[Electronic design files]
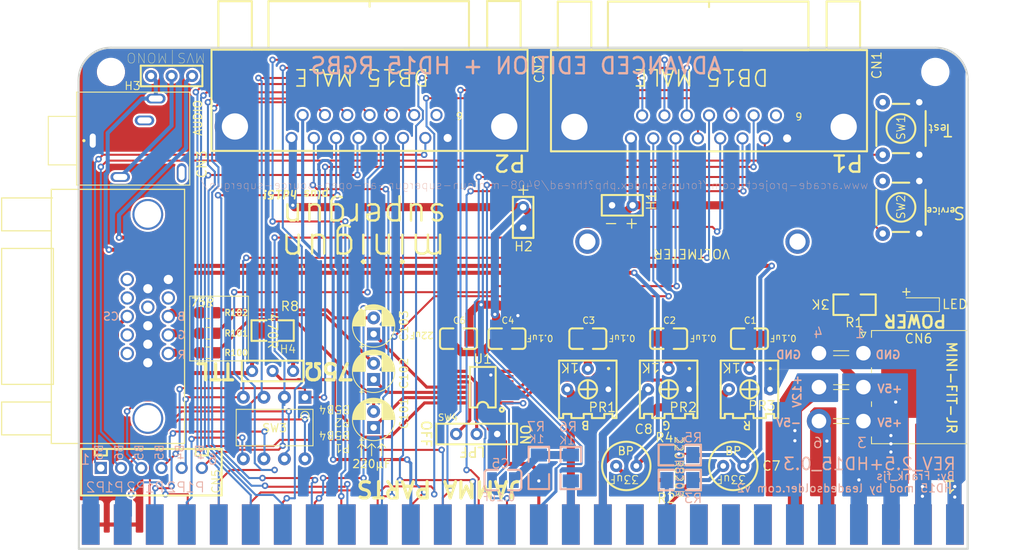
<source format=kicad_pcb>
(kicad_pcb
	(version 20240108)
	(generator "pcbnew")
	(generator_version "8.0")
	(general
		(thickness 1.6)
		(legacy_teardrops no)
	)
	(paper "A4")
	(layers
		(0 "F.Cu" signal)
		(31 "B.Cu" signal)
		(32 "B.Adhes" user "B.Adhesive")
		(33 "F.Adhes" user "F.Adhesive")
		(34 "B.Paste" user)
		(35 "F.Paste" user)
		(36 "B.SilkS" user "B.Silkscreen")
		(37 "F.SilkS" user "F.Silkscreen")
		(38 "B.Mask" user)
		(39 "F.Mask" user)
		(40 "Dwgs.User" user "User.Drawings")
		(41 "Cmts.User" user "User.Comments")
		(42 "Eco1.User" user "User.Eco1")
		(43 "Eco2.User" user "User.Eco2")
		(44 "Edge.Cuts" user)
		(45 "Margin" user)
		(46 "B.CrtYd" user "B.Courtyard")
		(47 "F.CrtYd" user "F.Courtyard")
		(48 "B.Fab" user)
		(49 "F.Fab" user)
	)
	(setup
		(pad_to_mask_clearance 0)
		(allow_soldermask_bridges_in_footprints no)
		(pcbplotparams
			(layerselection 0x00010fc_ffffffff)
			(plot_on_all_layers_selection 0x0000000_00000000)
			(disableapertmacros no)
			(usegerberextensions no)
			(usegerberattributes yes)
			(usegerberadvancedattributes yes)
			(creategerberjobfile yes)
			(dashed_line_dash_ratio 12.000000)
			(dashed_line_gap_ratio 3.000000)
			(svgprecision 6)
			(plotframeref no)
			(viasonmask no)
			(mode 1)
			(useauxorigin no)
			(hpglpennumber 1)
			(hpglpenspeed 20)
			(hpglpendiameter 15.000000)
			(pdf_front_fp_property_popups yes)
			(pdf_back_fp_property_popups yes)
			(dxfpolygonmode yes)
			(dxfimperialunits yes)
			(dxfusepcbnewfont yes)
			(psnegative no)
			(psa4output no)
			(plotreference yes)
			(plotvalue yes)
			(plotfptext yes)
			(plotinvisibletext no)
			(sketchpadsonfab no)
			(subtractmaskfromsilk no)
			(outputformat 1)
			(mirror no)
			(drillshape 0)
			(scaleselection 1)
			(outputdirectory "hd15-minigun-v0.2")
		)
	)
	(net 0 "")
	(net 1 "+12V")
	(net 2 "+5V")
	(net 3 "-5V")
	(net 4 "GND")
	(net 5 "P1_B1")
	(net 6 "P1_B2")
	(net 7 "P1_B3")
	(net 8 "P1_B4")
	(net 9 "P1_B5")
	(net 10 "P1_B6")
	(net 11 "P1_COIN")
	(net 12 "P1_DOWN")
	(net 13 "P1_LEFT")
	(net 14 "P1_RIGHT")
	(net 15 "P1_START")
	(net 16 "P1_UP")
	(net 17 "P2_B1")
	(net 18 "P2_B2")
	(net 19 "P2_B3")
	(net 20 "P2_B4")
	(net 21 "P2_B5")
	(net 22 "P2_B6")
	(net 23 "P2_COIN")
	(net 24 "P2_DOWN")
	(net 25 "P2_LEFT")
	(net 26 "P2_RIGHT")
	(net 27 "P2_START")
	(net 28 "P2_UP")
	(net 29 "SP+_1")
	(net 30 "SP+_2")
	(net 31 "SP+_3")
	(net 32 "SP+_4")
	(net 33 "SW_SERVICE")
	(net 34 "SW_TEST")
	(net 35 "VIDEO_BLUE")
	(net 36 "VIDEO_BLUE_1")
	(net 37 "VIDEO_BLUE_2")
	(net 38 "VIDEO_BLUE_3")
	(net 39 "VIDEO_GREEN")
	(net 40 "VIDEO_GREEN_1")
	(net 41 "VIDEO_GREEN_2")
	(net 42 "VIDEO_GREEN_3")
	(net 43 "VIDEO_RED")
	(net 44 "VIDEO_RED_1")
	(net 45 "VIDEO_RED_2")
	(net 46 "VIDEO_RED_3")
	(net 47 "VIDEO_SYNC")
	(net 48 "VIDEO_SYNC_1")
	(net 49 "VIDEO_SYNC_3")
	(net 50 "VIDEO_SYNC_4")
	(net 51 "VIDEO_SYNC_1A")
	(net 52 "SP-_4")
	(net 53 "P2_B5_J")
	(net 54 "P2_B4_J")
	(net 55 "SP-_3")
	(net 56 "SP-_2")
	(net 57 "SP-_1")
	(net 58 "VIDEO_SYNC_5")
	(net 59 "LPF")
	(net 60 "AUDIO")
	(net 61 "LED")
	(net 62 "P1_B5_J")
	(net 63 "P1_B4_J")
	(net 64 "VIDEO_RED_4")
	(net 65 "VIDEO_GREEN_4")
	(net 66 "VIDEO_BLUE_4")
	(net 67 "VIDEO_RED_5")
	(net 68 "VIDEO_GREEN_5")
	(net 69 "VIDEO_BLUE_5")
	(footprint "Connector_TE_AMP_HD15:FIXED-1-1734530-1" (layer "F.Cu") (at -3.25 11.25 90))
	(footprint "easyeda:TACTILE-PTH" (layer "F.Cu") (at 101.75 -12 -90))
	(footprint "easyeda:CL-SA-12C-02" (layer "F.Cu") (at 49.25 25.8 180))
	(footprint "MinigunParts:DIPSwitch-4" (layer "F.Cu") (at 28 21.25 -90))
	(footprint "Capacitor_THT:CP_Radial_D5.0mm_P2.00mm" (layer "F.Cu") (at 36.5 19.05 90))
	(footprint "Resistor_SMD:R_0805_2012Metric_Pad1.15x1.40mm_HandSolder" (layer "F.Cu") (at 16 13.335))
	(footprint "Resistor_SMD:R_0805_2012Metric_Pad1.15x1.40mm_HandSolder" (layer "F.Cu") (at 16 10.795))
	(footprint "Resistor_SMD:R_0805_2012Metric_Pad1.15x1.40mm_HandSolder" (layer "F.Cu") (at 16 15.75))
	(footprint "Capacitor_THT:CP_Radial_D5.0mm_P2.00mm" (layer "F.Cu") (at 36.5 13.43 90))
	(footprint "Capacitor_THT:CP_Radial_D5.0mm_P2.00mm" (layer "F.Cu") (at 36.5 25 90))
	(footprint "easyeda:JAMMA PINS 3.96MM PITCH 2.2MM X 5MM" (layer "F.Cu") (at 1.5 37))
	(footprint "easyeda:TSSOP-14" (layer "F.Cu") (at 50 20 180))
	(footprint "easyeda:1206" (layer "F.Cu") (at 60.9 30 90))
	(footprint "easyeda:CAP_1206" (layer "F.Cu") (at 47 14))
	(footprint "easyeda:RES-ADJ_3362P" (layer "F.Cu") (at 73 19 90))
	(footprint "easyeda:1206" (layer "F.Cu") (at 74.38 31.5))
	(footprint "easyeda:VOLTMETER - SEED STUDIO" (layer "F.Cu") (at 75.95 2))
	(footprint "easyeda:LED_1206" (layer "F.Cu") (at 104 9.8 180))
	(footprint "easyeda:HEADER - 2 PIN" (layer "F.Cu") (at 55 -1 90))
	(footprint "AutoGenerated:MountingHole_3.00mm" (layer "F.Cu") (at 4 -19))
	(footprint "easyeda:CAP_1206" (layer "F.Cu") (at 63 14))
	(footprint "easyeda:CAP_1206" (layer "F.Cu") (at 73 14))
	(footprint "easyeda:CAPACITOR - TH - 2.5MM PITCH - 6MM ROUND - BP" (layer "F.Cu") (at 67.76 29.75))
	(footprint "easyeda:1206" (layer "F.Cu") (at 96 9.8))
	(footprint "easyeda:1206" (layer "F.Cu") (at 24 13))
	(footprint "easyeda:JAMMA PINS 3.96MM PITCH 2.2MM X 5MM" (layer "F.Cu") (at 108.42 37))
	(footprint "easyeda:MOLEX_MINIFIT-JR-5569-06A2_2X03X4.20MM_ANGLED" (layer "F.Cu") (at 98 20 -90))
	(footprint "easyeda:CAP_1206" (layer "F.Cu") (at 53 14))
	(footprint "easyeda:HEADER - 2 PIN" (layer "F.Cu") (at 67.27 -2.5))
	(footprint "AutoGenerated:MountingHole_3.00mm" (layer "F.Cu") (at 106 -19))
	(footprint "easyeda:3 PIN HEADER" (layer "F.Cu") (at 11.5 -18.5))
	(footprint "easyeda:DB15-G-DC" (layer "F.Cu") (at 36 -12.25 90))
	(footprint "easyeda:JST_XH_6P - B6B-XH-A"
		(layer "F.Cu")
		(uuid "7bea05d4-1dec-4cd6-aa53-302dde803254")
		(at 9 30)
		(property "Reference" "CN5"
			(at 8 3.25 90)
			(layer "F.SilkS")
			(uuid "a5362821-c161-4c7a-a00c-40e1d7472d56")
			(effects
				(font
					(size 1 1)
					(thickness 0.12)
				)
				(justify left)
			)
		)
		(property "Value" "B6B-XH-A(LF)(SN)"
			(at 7.819 1.09 180)
			(layer "F.Fab")
			(uuid "1cc5480b-56b7-4379-98e2-ccafc88911a7")
			(effects
				(font
					(size 1.143 1.143)
					(thickness 0.152)

... [426698 chars truncated]
</source>
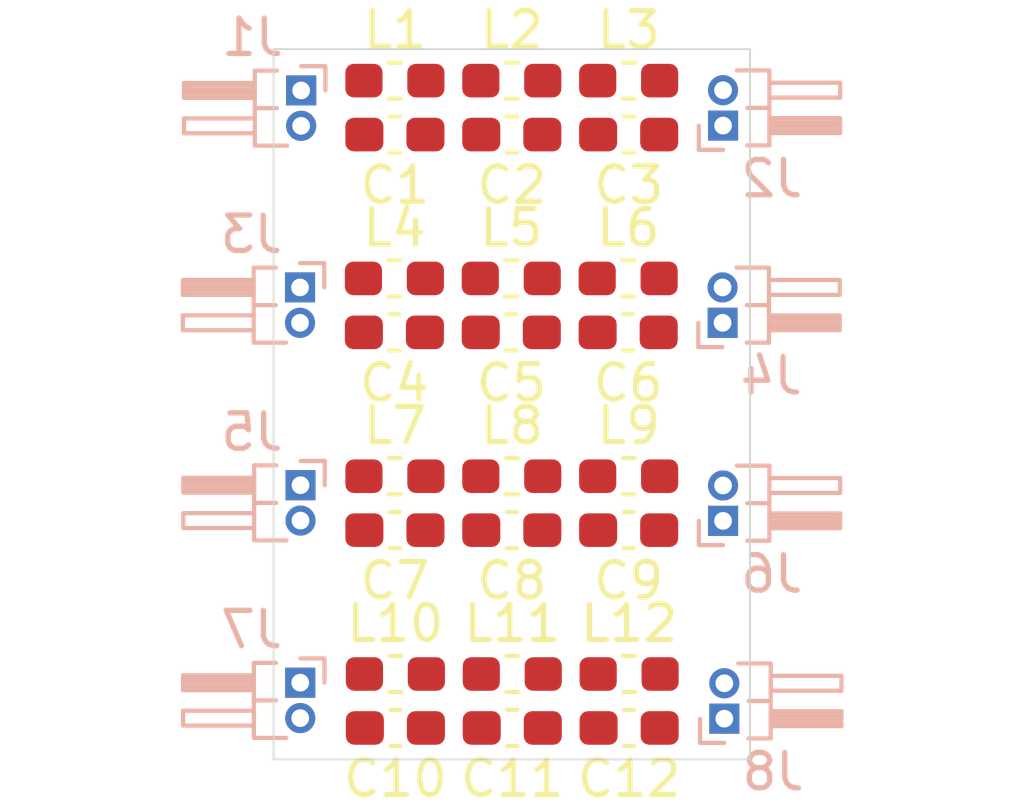
<source format=kicad_pcb>
(kicad_pcb
	(version 20240108)
	(generator "pcbnew")
	(generator_version "8.0")
	(general
		(thickness 1.6)
		(legacy_teardrops no)
	)
	(paper "A4")
	(layers
		(0 "F.Cu" signal)
		(31 "B.Cu" signal)
		(32 "B.Adhes" user "B.Adhesive")
		(33 "F.Adhes" user "F.Adhesive")
		(34 "B.Paste" user)
		(35 "F.Paste" user)
		(36 "B.SilkS" user "B.Silkscreen")
		(37 "F.SilkS" user "F.Silkscreen")
		(38 "B.Mask" user)
		(39 "F.Mask" user)
		(40 "Dwgs.User" user "User.Drawings")
		(41 "Cmts.User" user "User.Comments")
		(42 "Eco1.User" user "User.Eco1")
		(43 "Eco2.User" user "User.Eco2")
		(44 "Edge.Cuts" user)
		(45 "Margin" user)
		(46 "B.CrtYd" user "B.Courtyard")
		(47 "F.CrtYd" user "F.Courtyard")
		(48 "B.Fab" user)
		(49 "F.Fab" user)
		(50 "User.1" user)
		(51 "User.2" user)
		(52 "User.3" user)
		(53 "User.4" user)
		(54 "User.5" user)
		(55 "User.6" user)
		(56 "User.7" user)
		(57 "User.8" user)
		(58 "User.9" user)
	)
	(setup
		(pad_to_mask_clearance 0)
		(allow_soldermask_bridges_in_footprints no)
		(pcbplotparams
			(layerselection 0x00010fc_ffffffff)
			(plot_on_all_layers_selection 0x0000000_00000000)
			(disableapertmacros no)
			(usegerberextensions no)
			(usegerberattributes yes)
			(usegerberadvancedattributes yes)
			(creategerberjobfile yes)
			(dashed_line_dash_ratio 12.000000)
			(dashed_line_gap_ratio 3.000000)
			(svgprecision 4)
			(plotframeref no)
			(viasonmask no)
			(mode 1)
			(useauxorigin no)
			(hpglpennumber 1)
			(hpglpenspeed 20)
			(hpglpendiameter 15.000000)
			(pdf_front_fp_property_popups yes)
			(pdf_back_fp_property_popups yes)
			(dxfpolygonmode yes)
			(dxfimperialunits yes)
			(dxfusepcbnewfont yes)
			(psnegative no)
			(psa4output no)
			(plotreference yes)
			(plotvalue yes)
			(plotfptext yes)
			(plotinvisibletext no)
			(sketchpadsonfab no)
			(subtractmaskfromsilk no)
			(outputformat 1)
			(mirror no)
			(drillshape 1)
			(scaleselection 1)
			(outputdirectory "")
		)
	)
	(net 0 "")
	(net 1 "Net-(C1-Pad1)")
	(net 2 "GND")
	(net 3 "Net-(C2-Pad1)")
	(net 4 "Net-(J2-Pin_1)")
	(net 5 "Net-(C4-Pad1)")
	(net 6 "Net-(C5-Pad1)")
	(net 7 "Net-(J4-Pin_1)")
	(net 8 "Net-(C7-Pad1)")
	(net 9 "Net-(C8-Pad1)")
	(net 10 "Net-(J6-Pin_1)")
	(net 11 "Net-(C10-Pad1)")
	(net 12 "Net-(C11-Pad1)")
	(net 13 "Net-(J8-Pin_1)")
	(net 14 "Net-(J1-Pin_1)")
	(net 15 "Net-(J3-Pin_1)")
	(net 16 "Net-(J5-Pin_1)")
	(net 17 "Net-(J7-Pin_1)")
	(footprint "Inductor_SMD:L_0603_1608Metric_Pad1.05x0.95mm_HandSolder" (layer "F.Cu") (at 119.267 86.487))
	(footprint "Inductor_SMD:L_0603_1608Metric_Pad1.05x0.95mm_HandSolder" (layer "F.Cu") (at 112.649 69.723))
	(footprint "Capacitor_SMD:C_0603_1608Metric_Pad1.08x0.95mm_HandSolder" (layer "F.Cu") (at 119.267 88.011 180))
	(footprint "Capacitor_SMD:C_0603_1608Metric_Pad1.08x0.95mm_HandSolder" (layer "F.Cu") (at 119.253 71.247 180))
	(footprint "Capacitor_SMD:C_0603_1608Metric_Pad1.08x0.95mm_HandSolder" (layer "F.Cu") (at 112.635 76.835 180))
	(footprint "Inductor_SMD:L_0603_1608Metric_Pad1.05x0.95mm_HandSolder" (layer "F.Cu") (at 119.239 75.311))
	(footprint "Inductor_SMD:L_0603_1608Metric_Pad1.05x0.95mm_HandSolder" (layer "F.Cu") (at 115.937 75.311))
	(footprint "Capacitor_SMD:C_0603_1608Metric_Pad1.08x0.95mm_HandSolder" (layer "F.Cu") (at 112.649 82.423 180))
	(footprint "Inductor_SMD:L_0603_1608Metric_Pad1.05x0.95mm_HandSolder" (layer "F.Cu") (at 112.649 80.899))
	(footprint "Inductor_SMD:L_0603_1608Metric_Pad1.05x0.95mm_HandSolder" (layer "F.Cu") (at 112.663 86.487))
	(footprint "Inductor_SMD:L_0603_1608Metric_Pad1.05x0.95mm_HandSolder" (layer "F.Cu") (at 119.253 69.723))
	(footprint "Inductor_SMD:L_0603_1608Metric_Pad1.05x0.95mm_HandSolder" (layer "F.Cu") (at 119.253 80.899))
	(footprint "Capacitor_SMD:C_0603_1608Metric_Pad1.08x0.95mm_HandSolder" (layer "F.Cu") (at 119.239 76.835 180))
	(footprint "Capacitor_SMD:C_0603_1608Metric_Pad1.08x0.95mm_HandSolder" (layer "F.Cu") (at 112.649 71.247 180))
	(footprint "Capacitor_SMD:C_0603_1608Metric_Pad1.08x0.95mm_HandSolder" (layer "F.Cu") (at 115.965 88.011 180))
	(footprint "Capacitor_SMD:C_0603_1608Metric_Pad1.08x0.95mm_HandSolder" (layer "F.Cu") (at 119.253 82.423 180))
	(footprint "Capacitor_SMD:C_0603_1608Metric_Pad1.08x0.95mm_HandSolder" (layer "F.Cu") (at 112.663 88.011 180))
	(footprint "Inductor_SMD:L_0603_1608Metric_Pad1.05x0.95mm_HandSolder" (layer "F.Cu") (at 115.951 69.723))
	(footprint "Capacitor_SMD:C_0603_1608Metric_Pad1.08x0.95mm_HandSolder" (layer "F.Cu") (at 115.951 71.247 180))
	(footprint "Inductor_SMD:L_0603_1608Metric_Pad1.05x0.95mm_HandSolder" (layer "F.Cu") (at 115.951 80.899))
	(footprint "Inductor_SMD:L_0603_1608Metric_Pad1.05x0.95mm_HandSolder" (layer "F.Cu") (at 115.965 86.487))
	(footprint "Capacitor_SMD:C_0603_1608Metric_Pad1.08x0.95mm_HandSolder" (layer "F.Cu") (at 115.937 76.835 180))
	(footprint "Capacitor_SMD:C_0603_1608Metric_Pad1.08x0.95mm_HandSolder" (layer "F.Cu") (at 115.951 82.423 180))
	(footprint "Inductor_SMD:L_0603_1608Metric_Pad1.05x0.95mm_HandSolder" (layer "F.Cu") (at 112.635 75.311))
	(footprint "Connector_PinHeader_1.00mm:PinHeader_1x02_P1.00mm_Horizontal" (layer "B.Cu") (at 110 70 180))
	(footprint "Connector_PinHeader_1.00mm:PinHeader_1x02_P1.00mm_Horizontal" (layer "B.Cu") (at 121.92 82.161))
	(footprint "Connector_PinHeader_1.00mm:PinHeader_1x02_P1.00mm_Horizontal" (layer "B.Cu") (at 121.956 87.749))
	(footprint "Connector_PinHeader_1.00mm:PinHeader_1x02_P1.00mm_Horizontal" (layer "B.Cu") (at 121.92 70.993))
	(footprint "Connector_PinHeader_1.00mm:PinHeader_1x02_P1.00mm_Horizontal" (layer "B.Cu") (at 109.968 75.565 180))
	(footprint "Connector_PinHeader_1.00mm:PinHeader_1x02_P1.00mm_Horizontal" (layer "B.Cu") (at 109.974 86.733 180))
	(footprint "Connector_PinHeader_1.00mm:PinHeader_1x02_P1.00mm_Horizontal" (layer "B.Cu") (at 121.906 76.565))
	(footprint "Connector_PinHeader_1.00mm:PinHeader_1x02_P1.00mm_Horizontal" (layer "B.Cu") (at 109.982 81.153 180))
	(gr_rect
		(start 109.22 68.834)
		(end 122.682 88.9)
		(stroke
			(width 0.05)
			(type default)
		)
		(fill none)
		(layer "Edge.Cuts")
		(uuid "6da54226-ebc9-4b82-a6e6-4ac7d85a77ad")
	)
)

</source>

* PROBLEM DETAILS *
Your answer should consist of the lines from the line with "(at 115.965 86.487))" to the line with "(at 121.956 87.749))" above, repeated exactly, both ends included.

* WRITTEN RESPONSE *
	(footprint "Inductor_SMD:L_0603_1608Metric_Pad1.05x0.95mm_HandSolder" (layer "F.Cu") (at 115.965 86.487))
	(footprint "Capacitor_SMD:C_0603_1608Metric_Pad1.08x0.95mm_HandSolder" (layer "F.Cu") (at 115.937 76.835 180))
	(footprint "Capacitor_SMD:C_0603_1608Metric_Pad1.08x0.95mm_HandSolder" (layer "F.Cu") (at 115.951 82.423 180))
	(footprint "Inductor_SMD:L_0603_1608Metric_Pad1.05x0.95mm_HandSolder" (layer "F.Cu") (at 112.635 75.311))
	(footprint "Connector_PinHeader_1.00mm:PinHeader_1x02_P1.00mm_Horizontal" (layer "B.Cu") (at 110 70 180))
	(footprint "Connector_PinHeader_1.00mm:PinHeader_1x02_P1.00mm_Horizontal" (layer "B.Cu") (at 121.92 82.161))
	(footprint "Connector_PinHeader_1.00mm:PinHeader_1x02_P1.00mm_Horizontal" (layer "B.Cu") (at 121.956 87.749))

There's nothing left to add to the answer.